<!-- Copyright 2026 DeepMind Technologies Limited.

Licensed under the Apache License, Version 2.0 (the "License");
you may not use this file except in compliance with the License.
You may obtain a copy of the License at

    http://www.apache.org/licenses/LICENSE-2.0

Unless required by applicable law or agreed to in writing, software
distributed under the License is distributed on an "AS IS" BASIS,
WITHOUT WARRANTIES OR CONDITIONS OF ANY KIND, either express or implied.
See the License for the specific language governing permissions and
limitations under the License. -->

# VMap + Sharding

When using JAX privacy to train or fine-tune large models with data or model
parallelism, one must be careful when imposing sharding annotations on inputs,
outputs, and intermediates. Consider the following toy example for demonstration
purposes, where we are using pure data parallelism on a simple mean estimation
task. The input data consists of a batch of 1024 scalars, and the parameter is a
single scalar.

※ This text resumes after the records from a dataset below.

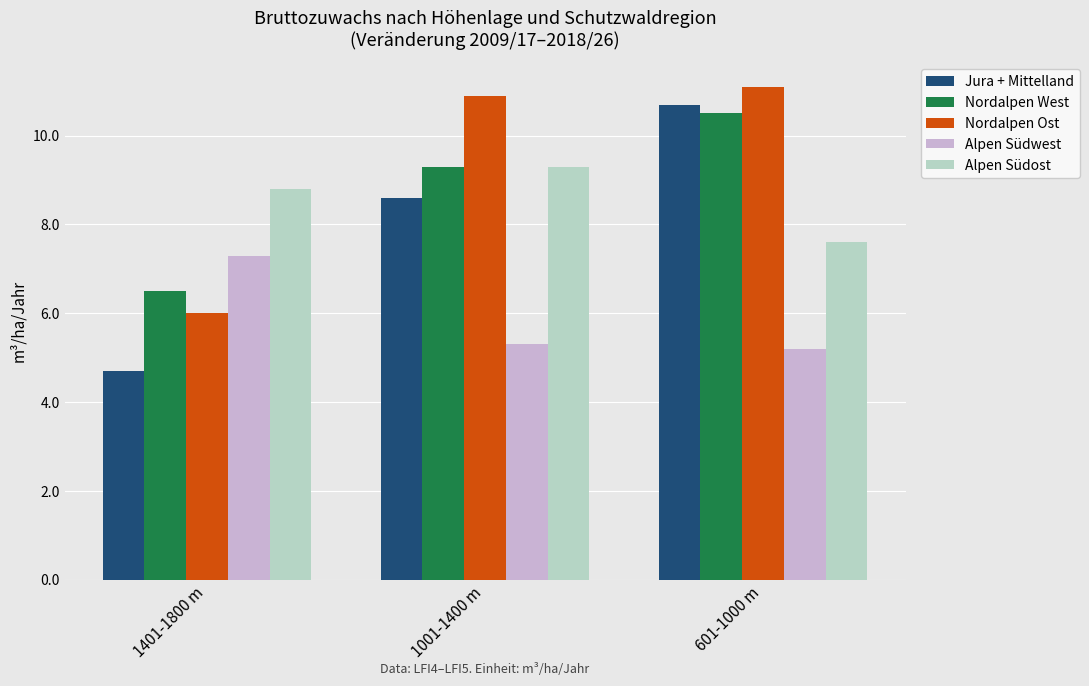

At which category is the sum across all series the highest?

601-1000 m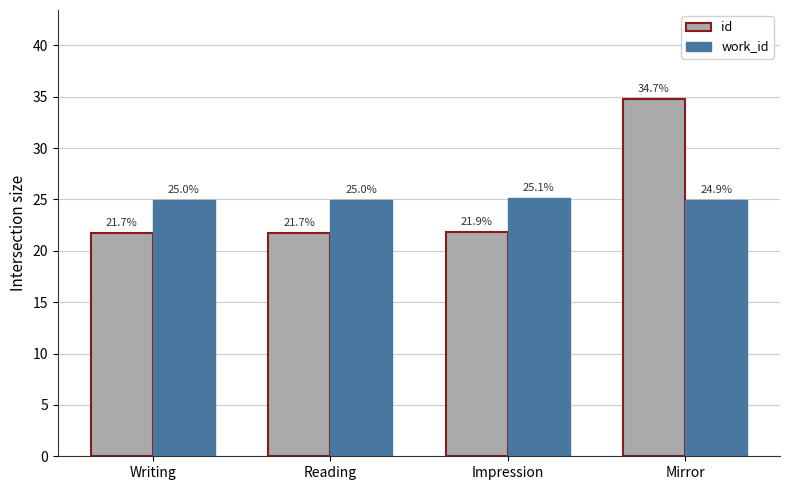

What is the difference between the highest and lowest values at Writing?

3.3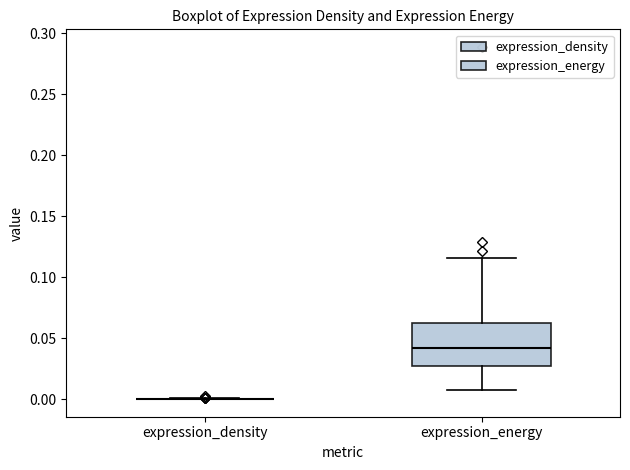

Comparing the boxes themselves (not the whiskers), which one is the tallest?

expression_energy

The loss function imposes a sharding constraint on the data that
it is distributed across these 8 devices. This function (and it's grad) works
great when passing in batches of the expected shape, as demonstrated below:

```python
import jax

jax.config.update('jax_num_cpu_devices', 8)
P = jax.sharding.PartitionSpec

mesh = jax.make_mesh((8,), ('data',), devices=jax.devices())
sharding = jax.sharding.NamedSharding(mesh, P('data'))

def loss(param, data):
  data = jax.lax.with_sharding_constraint(data, sharding)
  return 0.5 * jnp.mean((data - param)**2)

loss_and_grad = jax.grad(loss)

param = 4.0
data = jax.random.normal(jax.random.key(0), (1024,))
loss_and_grad(param, data)
```
```
Array(4.004355, dtype=float32, weak_type=True)
```

However, when we use jax privacy instead, this breaks, as seen below:

```python
import jax_privacy

loss_and_clipped_grad = jax_privacy.clipped_grad(loss, l2_clip_norm=1.0)
loss_and_clipped_grad(param, data)
```
```
ValueError: One of pjit outputs with pytree key path result was given the sharding of NamedSharding(mesh=Mesh('data': 8, axis_types=(Auto,)), spec=PartitionSpec(UNCONSTRAINED, 'data'), memory_kind=unpinned_host), which implies that the global size of its dimension 1 should be divisible by 8, but it is equal to 1 (full shape: (1024, 1))
```

The problem is that `clipped_grad` forms size-1 batches and passes them into
 the loss / grad function using jax.vmap. Since the function expects batches of
 size 1024 (or at least something divisible by 8), this fails. The simplest fix
 is to rewrite loss to remove the sharding annotation (possibly adding it back
 in elsewhere):

```python
def loss(param, data):
  return 0.5 * jnp.mean((data - param)**2)
```

```python
loss_and_clipped_grad = jax_privacy.clipped_grad(loss, l2_clip_norm=jnp.inf, normalize_by=1024)

loss_and_clipped_grad(params, data)
```
```
Array(4.004355, dtype=float32)
```

```python
def loss_and_clipped_grad_wsc(params, data):
  data = jax.lax.with_sharding_constraint(data, sharding)
  return loss_and_clipped_grad(param, data)

loss_and_clipped_grad_wsc(params, data)
```
```
Array(4.004355, dtype=float32)
```

This simple approach may not always be feasible, e.g., if the sharding
constraint is applied to an intermediate value computed by loss rather than an
input/output. One thus be very careful with how the code is designed and how
sharding constraints are incorporated into the program. When trying to integrate
jax privacy into an existing large-scale training framework, this can be
particularly challenging in some cases. The "right" solution to this thorny
issue is not obvious and we do not prescribe a specific approach here, but just
provide a warning to users who might encounter similar issues.